Computer Science ›› 2023, Vol. 50 ›› Issue (12): 322-329.doi: 10.11896/jsjkx.221100057

• Artificial Intelligence • Previous Articles     Next Articles

Mixed Path HMC Sampling Methods for Molecular Tree Spaces

LI Xiaopeng1, LING Cheng2, GAO Jingyang1   

  1. 1 School of Information Science and Technology,Beijing University of Chemical Technology,Beijing 100000,China
    2 China Overseas International Center,Advanced Micro Devices,Inc(AMD),Beijing 100000,China
  • Received:2022-11-07 Revised:2023-03-14 Online:2023-12-15 Published:2023-12-07
  • About author:LI Xiaopeng,born in 1998,postgra-duate.His main research interest is computational phylogenetics.
    GAO Jingyang,born in 1966,Ph.D,professor,Ph.D supervisor.Her main research interests include artificial intelligence and bioinformatics.
  • Supported by:
    Natural Science Foundation of Beijing(5182018).

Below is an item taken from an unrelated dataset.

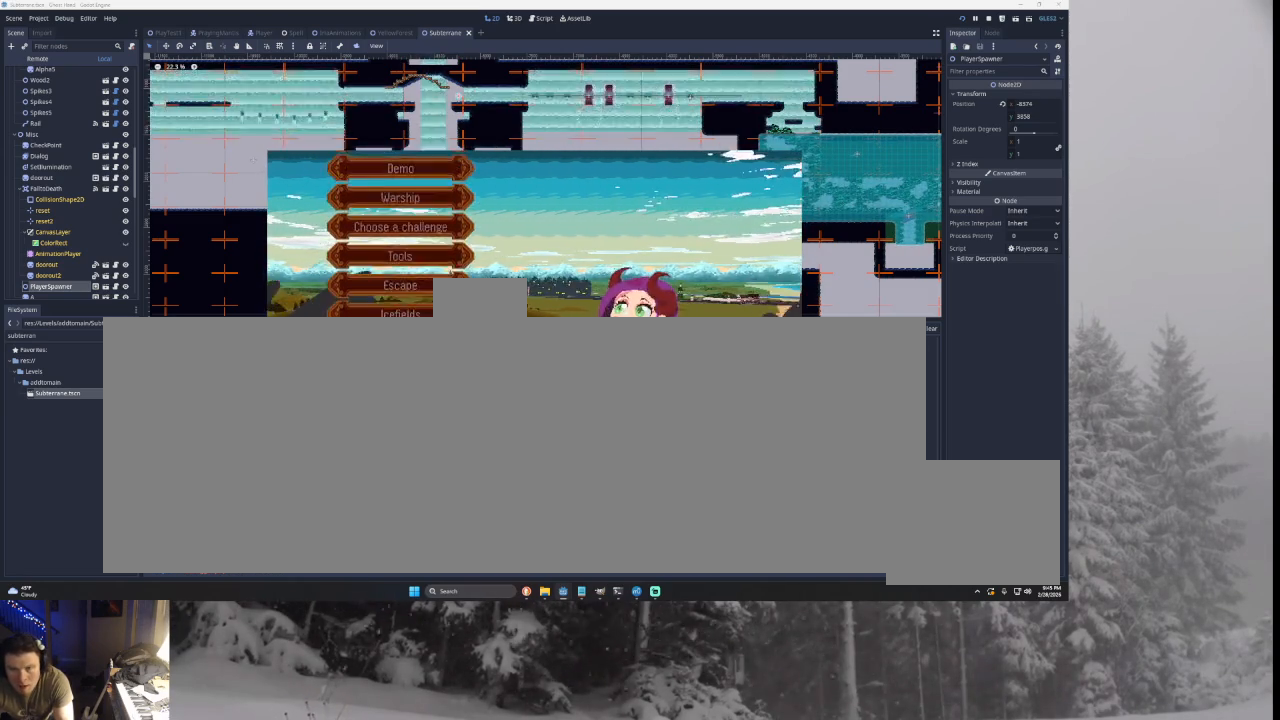
{"buttons": [], "left_stick": "down", "right_stick": "center", "events": [[133, "left_stick", "down"], [267, "left_stick", "center"], [333, "left_stick", "down"], [433, "left_stick", "center"], [500, "left_stick", "down"]]}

Abstract: With the increasing abundance of modern molecular sequence data and the dramatic expansion of the tree-like topological space describing historical relationships between species,reliable inference of phylogenetic trees continues to face enormous challenges.In recent years,the most advanced Hamiltonian Markov Monte Carlo(HMC) algorithm in the Markov Chain Monte Carlo(MCMC) family has been shown to be applicable to phylogenetic analysis,which can avoid the large amount of random walk behaviors present in traditional MCMC algorithms and speed up the mixing of Markov chains.However,in the more complex multimodal development tree space,the HMC algorithm cannot escape from the local high probability region by obtaining propo-sals from other modes.In order to improve the robustness of the algorithm,a hybrid path Hamiltonian Markov Monte Carlo(MPHMC) optimization strategy is proposed in this paper.Without adding additional computational cost,the algorithm samples paths with a non-HMC update component for discrete parameters,alternating with HMC deterministic updates,and introduces a branch rearrangement strategy with greater topological variation in the tree space,enabling freer traversal of the entire posterior distribution's tree space.Experiments on five empirical datasets demonstrate that the MPHMC method better samples from the correct posterior distribution,and the HMC single-path sampling algorithm may fail when run on larger datasets that are more difficult to sample,while the MPHMC method achieves a sampling efficiency gain over 14% than the widely used phylogenetic analysis tool,Mrbayes(MCMC).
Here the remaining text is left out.